+++ Texte fourni +++

Western classique dans ses préoccupations, Clementine
demeure un film sur l'arrivée de la civilisation dans un territoire
hostile et fait montre d'une grande intelligence dans sa manière
de l'illustrer. Apparaissant d'abord affublé d'une barbe hirsute
et virile, Wyatt Earp s'empresse de visiter le barbier nouvellement
équipé dès son arrivée à Tombstone.
L'inauguration d'une église au cours de la scène centrale
donne lieu à un moment de tendre solennité que vient souligner
le magnifique hymne Gather at the River. Quant à elle,
l'élimination de la « sauvage » d'origine et du «
sauvage » de caractère s'avère particulièrement
éloquente, autant que ne l'est la promesse d'un amour entre le
représentant de l'ordre et l'incarnation de la pureté.
Mais les angles tranchants de ces conclusions se trouvent atténués
par la formation de liens dramatiques complexes entre les différentes
figures, le Doc Holliday s'engageant dans la voie de la rédemption,
le héros vivant la désillusion face à certains
espoirs ou se découvrant des failles inattendues. En somme, il
s'agit d'un traitement d'une étonnante nuance de thèmes
connus.

+++ Liste des fiches +++

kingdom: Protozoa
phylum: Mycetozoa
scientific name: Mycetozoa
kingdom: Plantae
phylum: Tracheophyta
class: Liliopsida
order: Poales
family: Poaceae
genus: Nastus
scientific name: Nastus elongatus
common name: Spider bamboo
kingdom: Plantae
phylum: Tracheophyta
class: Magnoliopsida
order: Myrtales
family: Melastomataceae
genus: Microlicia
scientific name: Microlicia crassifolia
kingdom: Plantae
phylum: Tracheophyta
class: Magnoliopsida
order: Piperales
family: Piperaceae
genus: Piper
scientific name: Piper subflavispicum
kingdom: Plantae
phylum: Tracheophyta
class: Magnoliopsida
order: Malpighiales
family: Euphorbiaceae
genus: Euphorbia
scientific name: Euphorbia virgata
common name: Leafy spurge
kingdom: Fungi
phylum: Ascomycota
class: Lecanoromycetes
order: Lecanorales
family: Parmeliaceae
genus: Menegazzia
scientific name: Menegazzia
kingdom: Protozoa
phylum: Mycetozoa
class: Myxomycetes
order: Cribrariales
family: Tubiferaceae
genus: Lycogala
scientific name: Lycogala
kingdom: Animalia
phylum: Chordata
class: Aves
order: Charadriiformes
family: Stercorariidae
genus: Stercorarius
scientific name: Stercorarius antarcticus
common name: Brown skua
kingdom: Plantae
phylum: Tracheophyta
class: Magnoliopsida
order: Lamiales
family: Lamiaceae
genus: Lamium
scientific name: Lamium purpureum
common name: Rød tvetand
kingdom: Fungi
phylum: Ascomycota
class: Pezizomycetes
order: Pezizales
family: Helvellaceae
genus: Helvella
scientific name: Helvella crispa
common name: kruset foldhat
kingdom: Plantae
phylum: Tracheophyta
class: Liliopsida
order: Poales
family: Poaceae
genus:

+++

=== Travail à faire ===
1. Recopiez le passage du texte fourni qui commence aux mots « L'inauguration d'une église » et s'arrête après les mots « de la pureté. ».
2. Pour chacune des affirmations suivantes, dites si elle s'accorde avec le texte fourni, puis citez les mots du texte qui le montrent.
(a) Wyatt Earp passe chez le barbier dès son arrivée à Tombstone.
(b) L'hymne Gather at the River accompagne l'inauguration d'une école.
(c) Doc Holliday s'enfonce dans la voie du crime.
3. D'après le texte fourni, quel hymne souligne le moment de tendre solennité de la scène centrale ?
Les fiches forment un ensemble à part, distinct du texte fourni.

=== Corrigés ===
1.
L'inauguration d'une église au cours de la scène centrale
donne lieu à un moment de tendre solennité que vient souligner
le magnifique hymne Gather at the River. Quant à elle,
l'élimination de la « sauvage » d'origine et du «
sauvage » de caractère s'avère particulièrement
éloquente, autant que ne l'est la promesse d'un amour entre le
représentant de l'ordre et l'incarnation de la pureté.

2.
(a) Oui : « s'empresse de visiter le barbier nouvellement équipé dès son arrivée à Tombstone ».
(b) Non : « L'inauguration d'une église au cours de la scène centrale ».
(c) Non : « le Doc Holliday s'engageant dans la voie de la rédemption ».

3. L'hymne Gather at the River.